ETA: I couldn't wait to get away. Unfortunately my choice of school was in town. I wheedled until I was able to live in the dorm instead of driving home after midnight on late nights on set, and had a thorough grounding in All Sorts. Theatre, Dance, and Music kids from all over are a fantastic study in sociology. My three semesters was equal to a year in NYC, opening my eyes to the joys of diversity and the expanse of life other than my own little existence. Also to auditions, hard work in classes, and the realization that my talent was less than I'd been led to believe and my ambition and love for the art did not balance my ability to live with rejection. Invaluable. And then I married a military man and spent the next years on accompanied tours in the US and Europe. Eventually, we came "home" and spent the next forty years raising kids and caretaking my elderly parents. So when those jobs were done, we fled to the other side of the continent. Thus leaving the kid with the house.
Timelies all!
I wanted to get far away from my hometown when I chose my college. My parents put a 500 mile distance limit on schools. Out of the schools I got into, I chose the one furthest away. (It also was in a big city, which was appealing to me since my hometown was a smallish suburban town with nothing to do.)

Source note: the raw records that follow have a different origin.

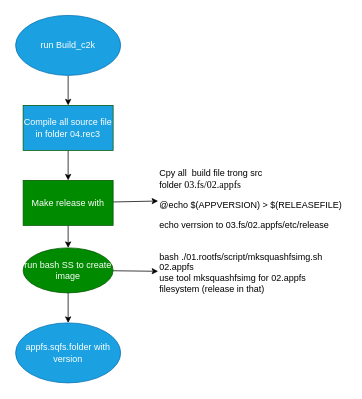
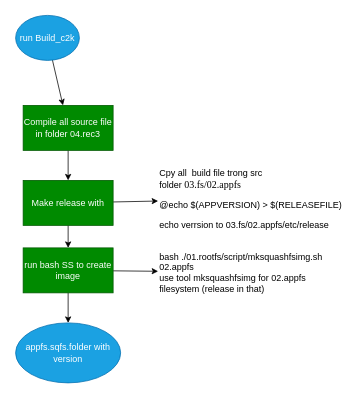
  <mxCell id="0" />
  <mxCell id="1" parent="0" />
  <mxCell id="2" value="" style="edgeStyle=none;html=1;" edge="1" parent="1" source="3" target="6"><mxGeometry relative="1" as="geometry" /></mxCell>
- <mxCell id="3" value="Compile all source file in folder 04.rec3" style="whiteSpace=wrap;html=1;fillColor=#1ba1e2;fontColor=#ffffff;strokeColor=#005700;" vertex="1" parent="1"><mxGeometry x="30" y="140" width="120" height="60" as="geometry" /></mxCell>
+ <mxCell id="3" value="Compile all source file in folder 04.rec3" style="whiteSpace=wrap;html=1;fillColor=#008a00;fontColor=#ffffff;strokeColor=#005700;" vertex="1" parent="1"><mxGeometry x="30" y="140" width="120" height="60" as="geometry" /></mxCell>
  <mxCell id="4" value="" style="edgeStyle=none;html=1;" edge="1" parent="1" source="6" target="9"><mxGeometry relative="1" as="geometry" /></mxCell>
  <mxCell id="5" value="" style="edgeStyle=none;html=1;" edge="1" parent="1" source="6" target="12"><mxGeometry relative="1" as="geometry" /></mxCell>
  <mxCell id="6" value="Make release with" style="whiteSpace=wrap;html=1;fillColor=#008a00;fontColor=#ffffff;strokeColor=#005700;" vertex="1" parent="1"><mxGeometry x="30" y="240" width="120" height="60" as="geometry" /></mxCell>
  <mxCell id="7" value="" style="edgeStyle=none;html=1;" edge="1" parent="1" source="8" target="3"><mxGeometry relative="1" as="geometry" /></mxCell>
- <mxCell id="8" value="run Build_c2k" style="ellipse;whiteSpace=wrap;html=1;fillColor=#1ba1e2;fontColor=#ffffff;strokeColor=#006EAF;" vertex="1" parent="1"><mxGeometry x="20" y="20" width="140" height="80" as="geometry" /></mxCell>
+ <mxCell id="8" value="run Build_c2k" style="ellipse;whiteSpace=wrap;html=1;fillColor=#1ba1e2;fontColor=#ffffff;strokeColor=#006EAF;" vertex="1" parent="1"><mxGeometry x="20" y="20" width="85" height="60" as="geometry" /></mxCell>
  <mxCell id="9" value="&lt;p class=&quot;MsoListParagraph&quot;&gt;&lt;/p&gt;&lt;div style=&quot;&quot;&gt;&lt;br&gt;&lt;/div&gt;&lt;div style=&quot;&quot;&gt;&lt;span style=&quot;text-indent: -0.25in; background-color: initial;&quot;&gt;Cpy all&amp;nbsp; build file trong src folder&amp;nbsp;&lt;/span&gt;&lt;span style=&quot;font-size:10.0pt;font-family:&amp;quot;Times New Roman&amp;quot;,serif;&lt;br/&gt;mso-fareast-font-family:Calibri;mso-fareast-theme-font:minor-latin;mso-font-kerning:&lt;br/&gt;0pt;mso-ligatures:none;mso-ansi-language:EN-US;mso-fareast-language:EN-US;&lt;br/&gt;mso-bidi-language:AR-SA&quot;&gt;03.fs/02.appfs&lt;/span&gt;&lt;span style=&quot;text-indent: -0.25in; background-color: initial;&quot;&gt;&amp;nbsp;&lt;/span&gt;&lt;/div&gt;&lt;div style=&quot;&quot;&gt;&lt;p class=&quot;MsoNormal&quot;&gt;&lt;span&gt;@&lt;/span&gt;&lt;span&gt;echo &lt;/span&gt;&lt;span&gt;$(&lt;/span&gt;&lt;span&gt;APPVERSION&lt;/span&gt;&lt;span&gt;)&lt;/span&gt;&lt;span&gt; &amp;gt; &lt;/span&gt;&lt;span&gt;$(&lt;/span&gt;&lt;span&gt;RELEASEFILE&lt;/span&gt;&lt;span&gt;)&lt;/span&gt;&lt;span&gt;&lt;/span&gt;&lt;/p&gt;&lt;/div&gt;&lt;div style=&quot;&quot;&gt;&lt;span style=&quot;text-indent: -0.25in; background-color: initial;&quot;&gt;echo verrsion to&amp;nbsp;&lt;/span&gt;&lt;span style=&quot;text-indent: -24px; background-color: initial;&quot;&gt;03.fs/02.appfs/etc/release&lt;/span&gt;&lt;span style=&quot;text-indent: -24px; background-color: initial;&quot;&gt;&amp;nbsp;&lt;/span&gt;&lt;/div&gt;&lt;div style=&quot;&quot;&gt;&lt;span style=&quot;text-indent: -0.25in; background-color: initial;&quot;&gt;&lt;br&gt;&lt;/span&gt;&lt;/div&gt;&lt;p class=&quot;MsoListParagraph&quot;&gt;&lt;/p&gt;&lt;p&gt;&lt;/p&gt;" style="text;strokeColor=none;align=left;fillColor=none;html=1;verticalAlign=middle;whiteSpace=wrap;rounded=0;" vertex="1" parent="1"><mxGeometry x="210" y="220" width="250" height="90" as="geometry" /></mxCell>
  <mxCell id="10" value="" style="edgeStyle=none;html=1;" edge="1" parent="1" source="12" target="13"><mxGeometry relative="1" as="geometry" /></mxCell>
  <mxCell id="11" value="" style="edgeStyle=none;html=1;" edge="1" parent="1" source="12" target="14"><mxGeometry relative="1" as="geometry" /></mxCell>
- <mxCell id="12" value="run bash SS to create image" style="ellipse;whiteSpace=wrap;html=1;fillColor=#008a00;fontColor=#ffffff;strokeColor=#005700;" vertex="1" parent="1"><mxGeometry x="30" y="330" width="120" height="60" as="geometry" /></mxCell>
+ <mxCell id="12" value="run bash SS to create image" style="whiteSpace=wrap;html=1;fillColor=#008a00;fontColor=#ffffff;strokeColor=#005700;" vertex="1" parent="1"><mxGeometry x="30" y="330" width="120" height="60" as="geometry" /></mxCell>
  <mxCell id="13" value="bash ./01.rootfs/script/mksquashfsimg.sh 02.appfs&lt;br&gt;use tool&amp;nbsp;mksquashfsimg for&amp;nbsp;&lt;span&gt;02.appfs filesystem (release in that)&lt;/span&gt;" style="text;strokeColor=none;align=left;fillColor=none;html=1;verticalAlign=middle;whiteSpace=wrap;rounded=0;" vertex="1" parent="1"><mxGeometry x="210" y="325" width="250" height="75" as="geometry" /></mxCell>
  <mxCell id="14" value="&lt;span&gt;appfs.sqfs.folder with version&lt;br&gt;&lt;/span&gt;" style="ellipse;whiteSpace=wrap;html=1;fillColor=#1ba1e2;fontColor=#ffffff;strokeColor=#006EAF;" vertex="1" parent="1"><mxGeometry x="20" y="430" width="140" height="80" as="geometry" /></mxCell>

Ugh, I am so tired. We did a two-night overnight with Mr. S, and of course he was up before 6 each morning. And of course he was bored and hungry, so we couldn't go back to sleep.
I went to college in freaking Rochester, New York, just to prevent my parents from visiting me.
I probably would have gone to Wesleyan if it weren’t close enough to my home at the time that my mother could have just DROPPED IN. So Philadelphia it was.
Now I have a 21 year old living with me and she’s lovely but needs to work on her independence. She’s working again now, which is good, but a $20 an hour wage is not enough to pay for an apartment here, or with her friends in Boston. So some of the whole “kids staying home” thing is The Rent Is Too Damn High.